En même temps, s’estompaient à l’horizon les vieilles règles du Droit romain qui se montrait très exigeant dans ce domaine et n’admettait l’existence d’un contrat que dans la mesure où telle formalité avait été respectée, tel geste avait été accompli ou encore telle chose avait été remise. Le formalisme a donc plus ou moins disparu à notre époque.

Les contrats solennels sont de moins en moins nombreux. Cependant, il en existe encore quelques-uns : c’est le cas de la donation, du contrat de mariage ou encore de la constitution d’hypothèque. Nous avons là affaire à ce que l’on appelle des actes authentiques pour lesquels l’intervention du notaire est indispensable, de telle sorte que la forme est bien l’un des éléments constitutifs de l’acte. »

Le contrat envisage l’avenir, ses jours heureux, ses difficultés mais aussi l’imprévu, de sorte qu’il ne serait pas faux de croire qu’il est omniscient. Il faut, tout de suite, rappeler que le contrat de droit français est succinct car complété par les codes et la jurisprudence, à l’inverse du contrat de droit anglais, qui se veut le plus exhaustif possible. 

Le contrat à force de la « Loi » entre les parties. Il génère un lien de droit, c’est-à-dire que les parties sont titulaires de droits mais aussi tributaires d’obligations. Le Code civil consacre cette loi des parties, mais il consacre d’autres règles (l’ordre public). En d’autres termes, le contrat doit respecter les normes supérieures à la loi, ainsi que toutes les normes d’ordre public (qui peuvent même être placées à un échelon inférieur dans la pyramide de Kelsen, comme par exemple des arrêtés municipaux).

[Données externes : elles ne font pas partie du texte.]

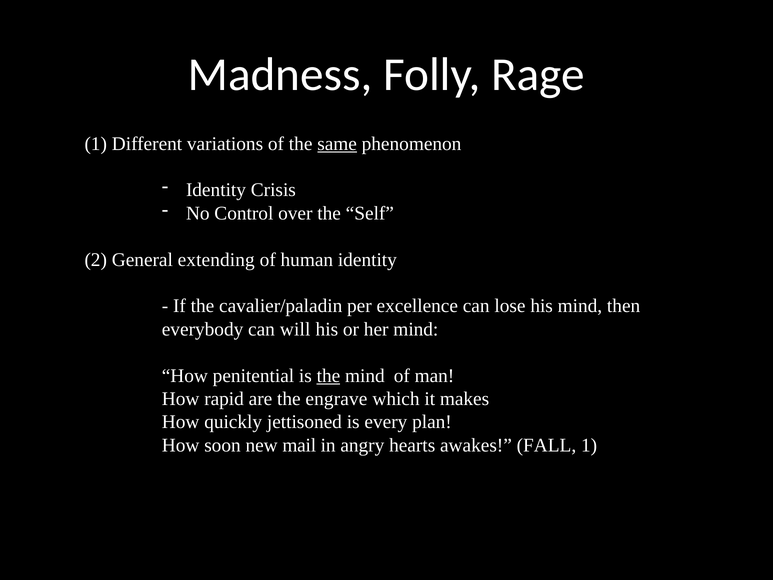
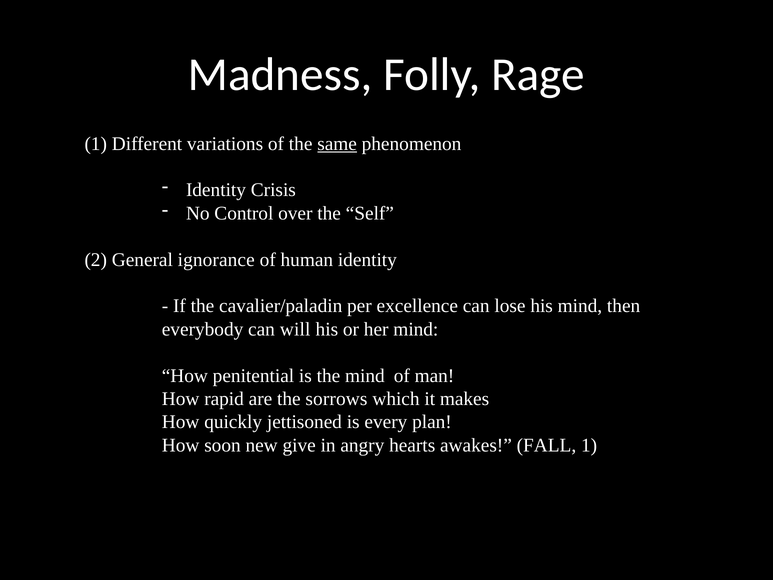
extending: extending -> ignorance
the at (328, 376) underline: present -> none
engrave: engrave -> sorrows
mail: mail -> give
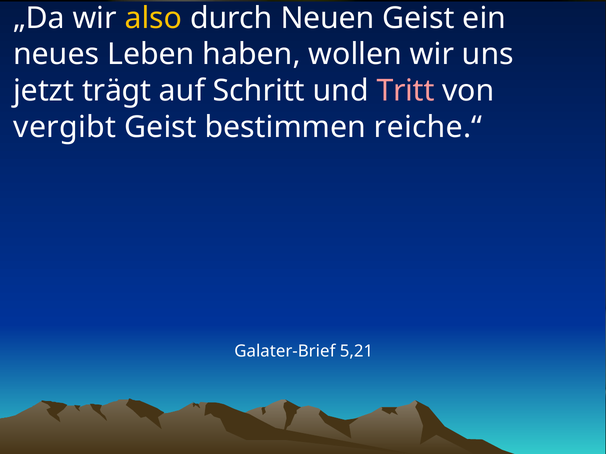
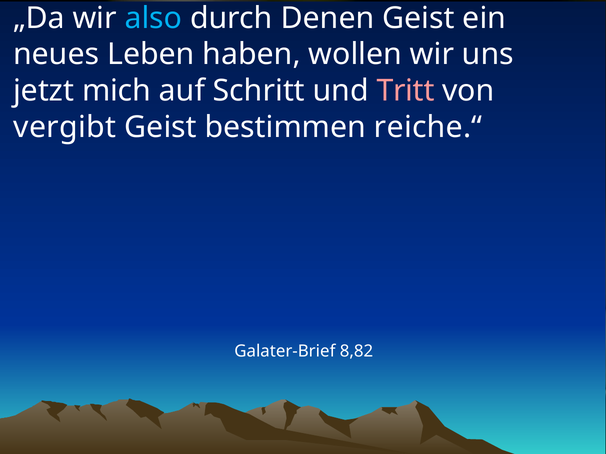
also colour: yellow -> light blue
Neuen: Neuen -> Denen
trägt: trägt -> mich
5,21: 5,21 -> 8,82
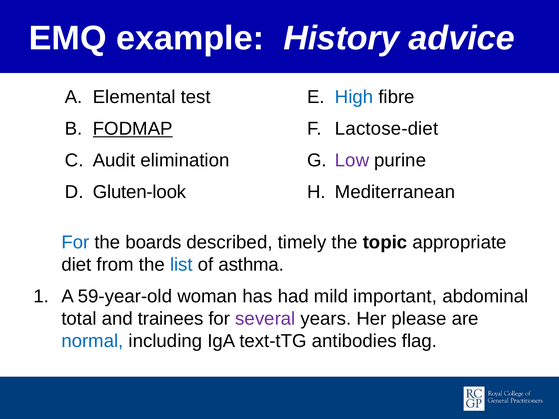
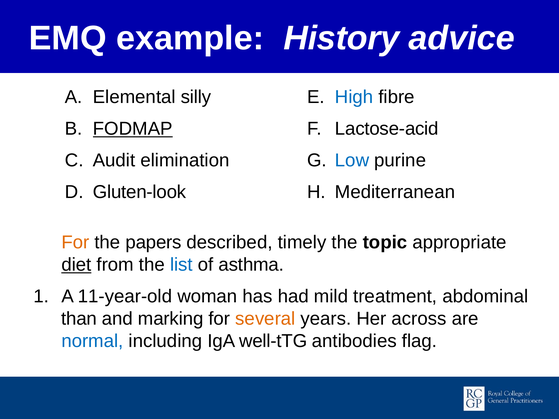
test: test -> silly
Lactose-diet: Lactose-diet -> Lactose-acid
Low colour: purple -> blue
For at (75, 243) colour: blue -> orange
boards: boards -> papers
diet underline: none -> present
59-year-old: 59-year-old -> 11-year-old
important: important -> treatment
total: total -> than
trainees: trainees -> marking
several colour: purple -> orange
please: please -> across
text-tTG: text-tTG -> well-tTG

Tous les contrats doivent respecter le droit commun des contrats, inscrit dans le Code civil, (conditions de validité, vices du consentement, responsabilité contractuelle, etc).

Force est de constater qu’on ne conclut jamais un contrat en général, mais seulement des contrats spéciaux : on achète, on loue, on s’assure. Le droit commun des contrats connait donc de quelques règles éparses que naissent à la lumière de la spécificité de tel ou tel contrat. En effet, le contrat trouve une traduction qu’à travers une opération particulière. Cette opération imprime à l’accord des volontés des spécificités. Ces spécificités appellent un régime juridique distinct. En droit français (droit interne) le Code Civil exprime cette idée : « les contrats, soit qu’ils aient une dénomination propre, soit qu’ils n’en aient pas, sont soumis à des règles générales, (...). Les règles particulières sont établies (…) ». Et effectivement, il existe des règles propres à certaines opérations : le contrat de vente, le contrat de location, etc. Ces règles sont inscrites également dans le code civil. Cela se complique, car il existe d’autres règles, si le contrat de vente est un contrat commercial, administratif voire un contrat relevant du droit de la consommation. De même, certaines clauses ne seront pas soumises au même régime juridique (la clause compromissoire, la clause élusive de responsabilité).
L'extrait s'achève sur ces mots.